Objective: The purpose of this study was to investigate the effect of rubric-referenced self-assessment on performance of anatomy assignments in a group of chiropractic students. Methods: Participants (n=259) were first-quarter students who were divided into a treatment group (n=130) and a comparison group (n=129). The intervention for both groups involved the use of rubrics to complete the first draft of anatomy assignments. General feedback was given by the instructor and the students and the students had the opportunity to amend the assignments before resubmission (second draft). The treatment group, however, was also asked to perform rubric-referenced self-critique and self-assessment of their assignments during their second draft. Although the comparison group was also provided with the identical rubrics for the assignments, it did not perform rubric-referenced self-critique and self-assessment. Results: The results revealed that the students in the treatment group, who used a rubric-referenced self-assessing learning model, received statistically significant higher scores that their counterparts in the comparison group, who did not use a rubric-referenced self-assessing learning model, in performing assignments. Conclusion: This study suggests that practicing rubric-referenced self-assessment enhances students’ performance on anatomy assignments. However, educators continue to face the challenge of developing practical and useful rubric tools for students’ self-assessment. NOTE: This paper was awarded top prize at ACC-RAC for educational research and will be published in an upcoming issue of the Journal of Chiropractic Education.

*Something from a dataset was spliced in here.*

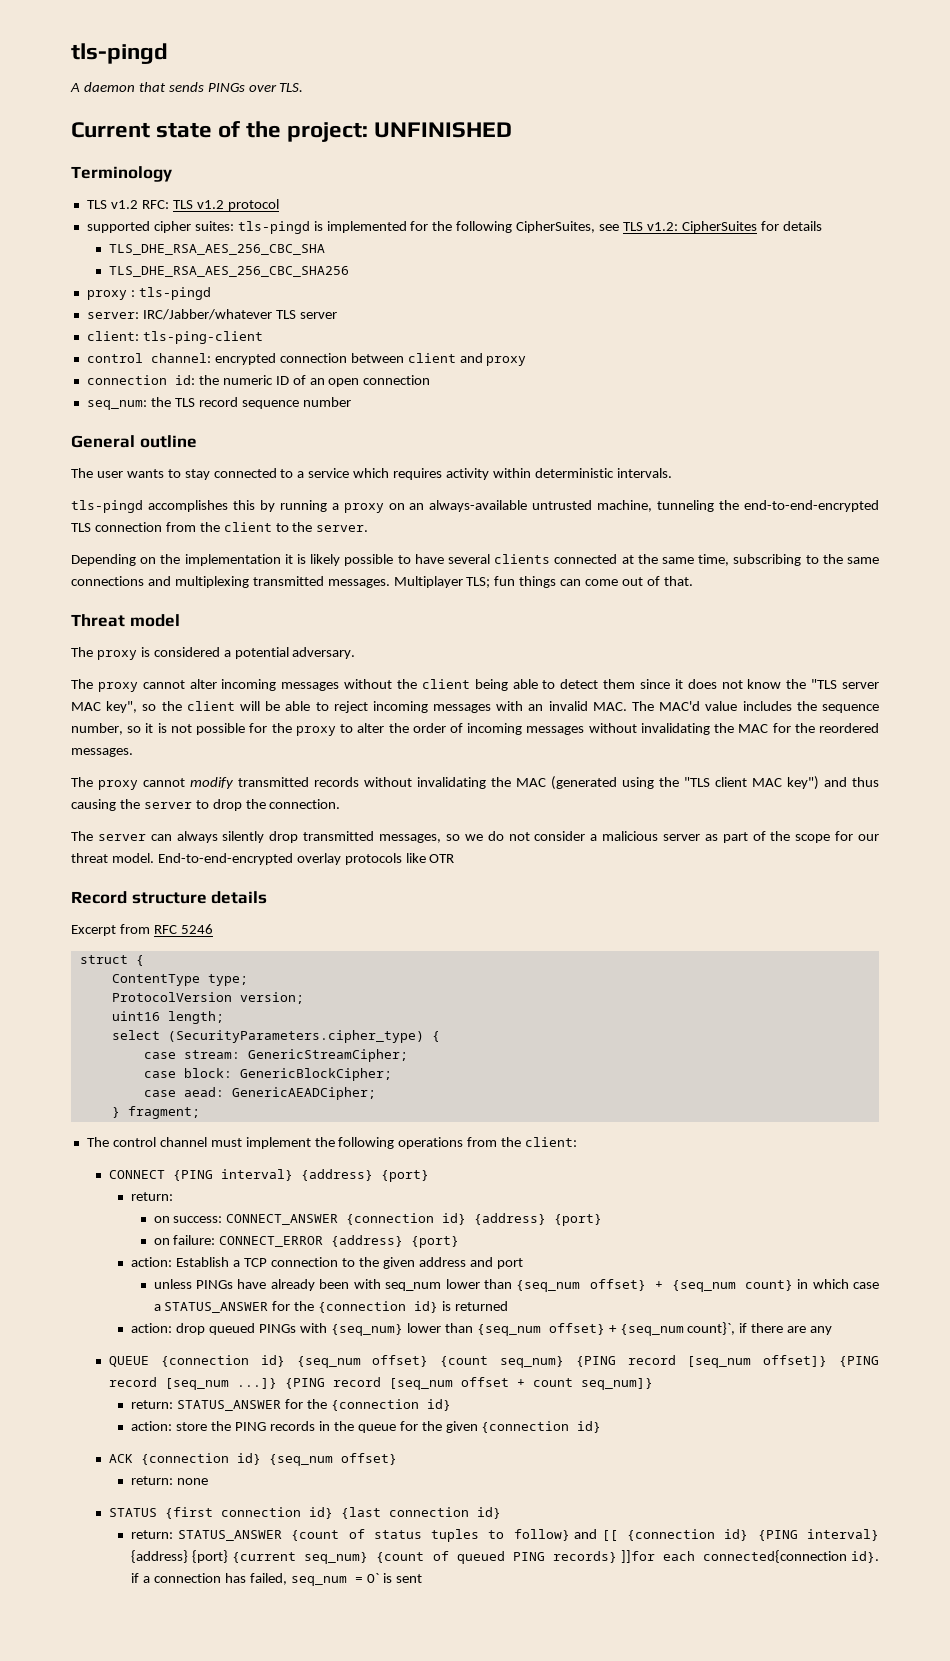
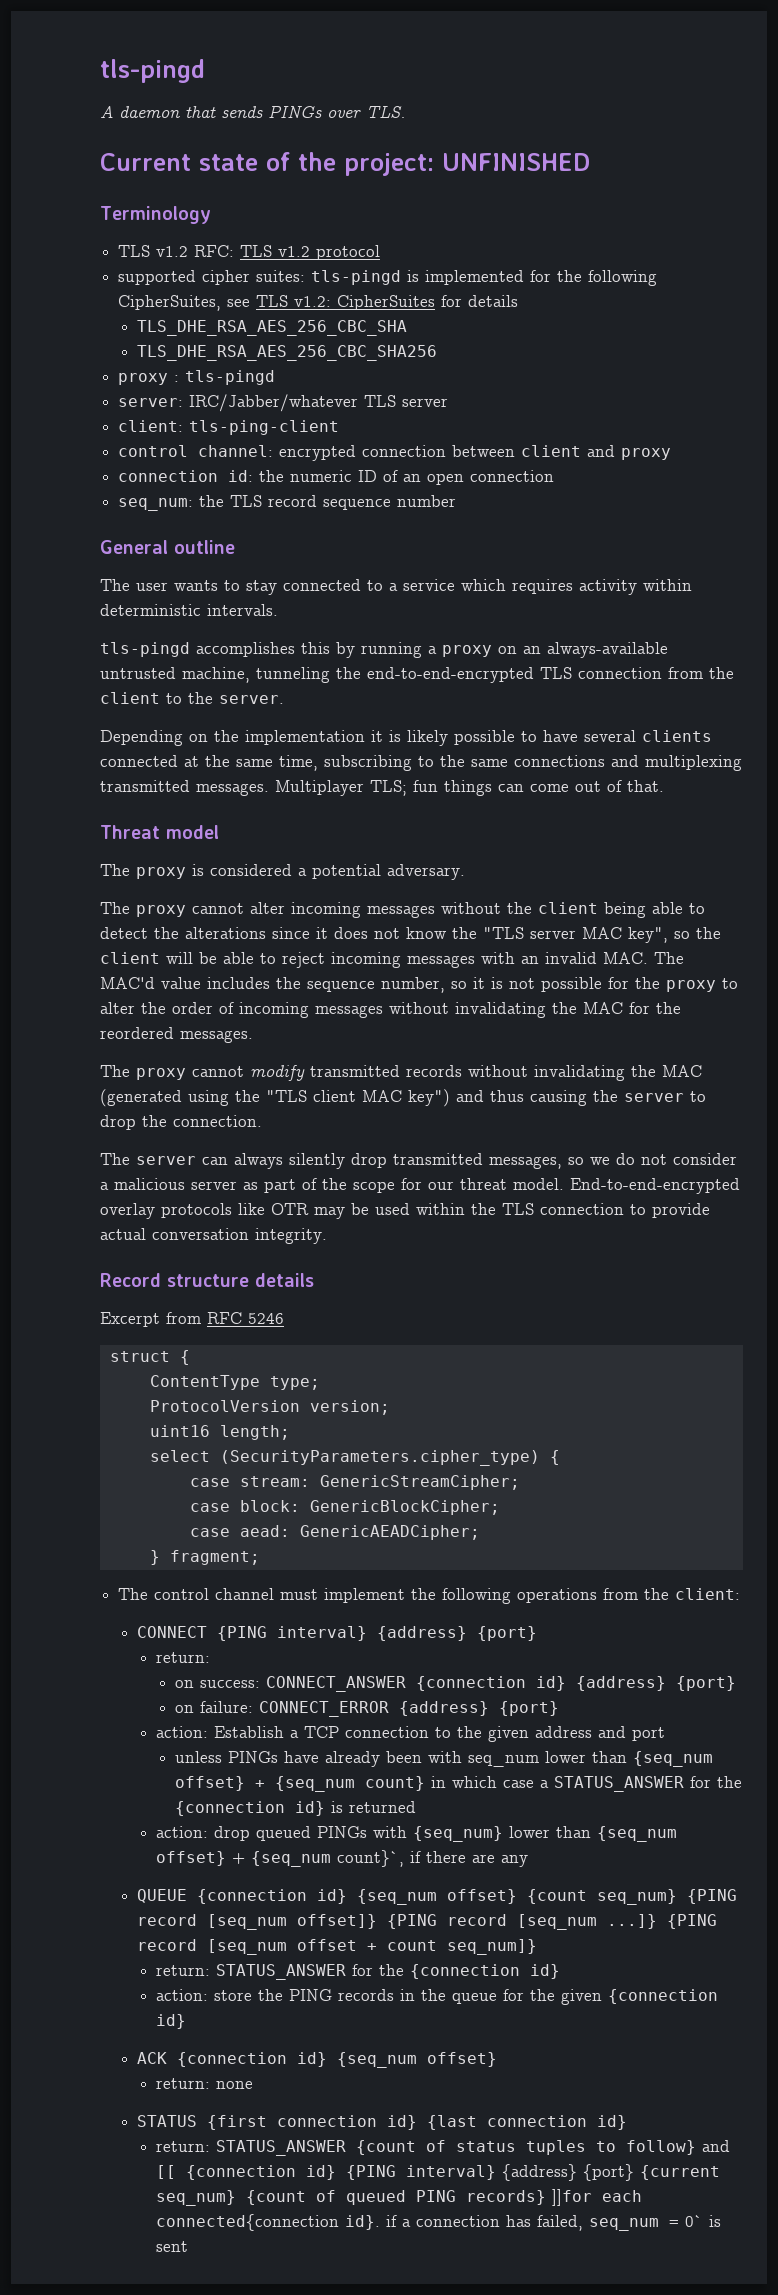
[603,679,636,689] them -> [154,927,266,939] the alterations
(455, 858) none -> [314,1203,710,1219] [100,1228,327,1244] may be used within the TLS connection to provide actual conversation integrity.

Nancy Kime. Using evidence-based clinical practice principles to utilize and enhance student clinical reasoning skills in a classroom-based management course: a pilot project.
Introduction: With the intention to utilize concepts of adult learning, a teaching methodology was developed that incorporates evidence-based clinical practice (EBCP) principles into a case management classroom-based course. Methods: In order to train students in the knowledge, skills and attitudes necessary to implement EBCP, this pilot method consisted of three components: introductory lecture, guided work outside the classroom and faculty-guided small-group presentations within the classroom. Results: Student qualitative feedback was overwhelmingly positive. Students reported greater levels of confidence related to the development of patient care plans following application of evidence and related clue in professional dialogue with peers. Conclusion: This method represents a more credible approach to clinic-level student learning utilizing available classroom time to enhance high-level critical thinking and create familiarity and competence in use of EBCP, thereby benefitting patients by the use of the most valid and current evidence. I urge all of you to consider submitting an abstract next year for ACC-RAC, which will be held at Planet Hollywood hotel in Las Vegas. The theme is “Diversity in Chiropractic.”